Objects of desire
The first impression left by these colourful little books is that jeans play a part in the history of sex and condoms in the history of style. The fetishistic naming of Levi Strauss' parts - orange stitching, copper rivets and imitation leather patches - points towards some sly erotic ritual. The enumeration of rubbery flavours and contours - flared, ribbed, dotted - indicates a recherche corner of high fashion.
The books are translated from the French. A chatty text leaps in grasshopper style between bright pictures and different eras. Jeans tells a story that begins with woad and indigo dyes. It then moves erratically through American history from the greed of the Gold Rush and the era of mass immigration to the world-conquering march of coca-colonization.
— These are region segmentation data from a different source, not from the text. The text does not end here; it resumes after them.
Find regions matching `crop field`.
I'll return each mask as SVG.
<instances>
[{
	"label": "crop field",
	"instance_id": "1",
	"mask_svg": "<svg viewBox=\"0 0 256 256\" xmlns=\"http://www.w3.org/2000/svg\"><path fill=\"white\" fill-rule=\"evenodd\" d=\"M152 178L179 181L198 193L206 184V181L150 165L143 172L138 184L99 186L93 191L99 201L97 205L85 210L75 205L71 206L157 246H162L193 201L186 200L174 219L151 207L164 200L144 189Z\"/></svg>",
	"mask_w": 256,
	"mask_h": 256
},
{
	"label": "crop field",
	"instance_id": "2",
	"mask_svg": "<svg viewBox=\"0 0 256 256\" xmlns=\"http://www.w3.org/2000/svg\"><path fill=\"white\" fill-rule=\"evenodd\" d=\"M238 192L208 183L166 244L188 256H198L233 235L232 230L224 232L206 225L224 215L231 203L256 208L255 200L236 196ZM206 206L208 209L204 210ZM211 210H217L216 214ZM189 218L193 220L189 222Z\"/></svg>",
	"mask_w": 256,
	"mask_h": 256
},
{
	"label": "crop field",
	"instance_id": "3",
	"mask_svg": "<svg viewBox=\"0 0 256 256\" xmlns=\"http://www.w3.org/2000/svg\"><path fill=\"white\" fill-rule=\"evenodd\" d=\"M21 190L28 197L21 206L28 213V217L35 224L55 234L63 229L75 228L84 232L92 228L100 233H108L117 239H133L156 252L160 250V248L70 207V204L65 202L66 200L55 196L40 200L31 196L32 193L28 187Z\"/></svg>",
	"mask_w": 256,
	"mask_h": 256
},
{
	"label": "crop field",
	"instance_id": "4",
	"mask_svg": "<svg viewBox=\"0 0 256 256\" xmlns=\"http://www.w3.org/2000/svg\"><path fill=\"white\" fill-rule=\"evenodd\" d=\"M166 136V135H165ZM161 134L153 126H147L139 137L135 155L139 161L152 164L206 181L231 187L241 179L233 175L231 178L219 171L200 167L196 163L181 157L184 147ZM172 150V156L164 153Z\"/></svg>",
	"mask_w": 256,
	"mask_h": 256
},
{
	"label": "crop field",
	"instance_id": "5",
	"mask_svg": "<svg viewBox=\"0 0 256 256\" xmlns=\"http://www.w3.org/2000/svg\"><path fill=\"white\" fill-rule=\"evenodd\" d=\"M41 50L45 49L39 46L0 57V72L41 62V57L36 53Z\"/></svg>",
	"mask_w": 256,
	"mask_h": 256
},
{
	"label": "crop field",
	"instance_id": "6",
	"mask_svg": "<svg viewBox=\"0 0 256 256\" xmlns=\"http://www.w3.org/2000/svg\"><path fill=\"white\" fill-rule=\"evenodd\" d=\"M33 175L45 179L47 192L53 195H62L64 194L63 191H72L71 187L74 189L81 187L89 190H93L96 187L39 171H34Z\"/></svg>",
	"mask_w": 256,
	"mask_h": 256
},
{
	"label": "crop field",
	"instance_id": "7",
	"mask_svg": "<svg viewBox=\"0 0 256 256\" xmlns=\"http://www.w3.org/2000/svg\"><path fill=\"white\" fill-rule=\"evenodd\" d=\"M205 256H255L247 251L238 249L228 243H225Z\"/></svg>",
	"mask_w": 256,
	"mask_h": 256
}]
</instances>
This takes in a fair amount of extraneous matter such as the story of the Stars and Stripes and a bizarre filmography. It also leaves vital matters out. If part of your narrative theme is the opening up of the West, you should at least mention the Native Americans with more than a perfunctory and euphemistic half-sentence about their being "driven away".
A rather confusing economic summary pulls together FDR, the Second World War and Dean and Brando in blunt juxtaposition.
The Condom uses a broader chronological brush. From the carnal friezes of ancient India and the explicit frescoes of Pompeii (both illustrated) we move through the key discovery by Charles Goodyear of vulcanization in the 19th- century to the fun-packs and frolicsome advertisements of today.
Some of the supporting illustrations have a children's encyclopaedia kind of earnestness. Head-scarfed half-naked natives tapping latex seem to come from the vanished world of Arthur Mee. Others like Rodin's "Le Baiser" and Bonnard's "L'Homme et la Femme" carry a direct and appropriate charge of sexual passion.
There are lots of little jokes about sheep-guts and chemist shops, some gossipy advice on safety precautions (beware of fingernails and cooking oil) and sensitivity. A final serious section on Aids is more hortatory than historical. It rightly preaches tolerance and solidarity with sufferers while the subject of the condom itself fades away.
Neither book is a thorough chronicle of its subject, nor of its context; they are dilettante rather than documentary. They have no time-lines or glossaries. But they will give teenage readers a cheerful and occasionally thoughtful half-hour.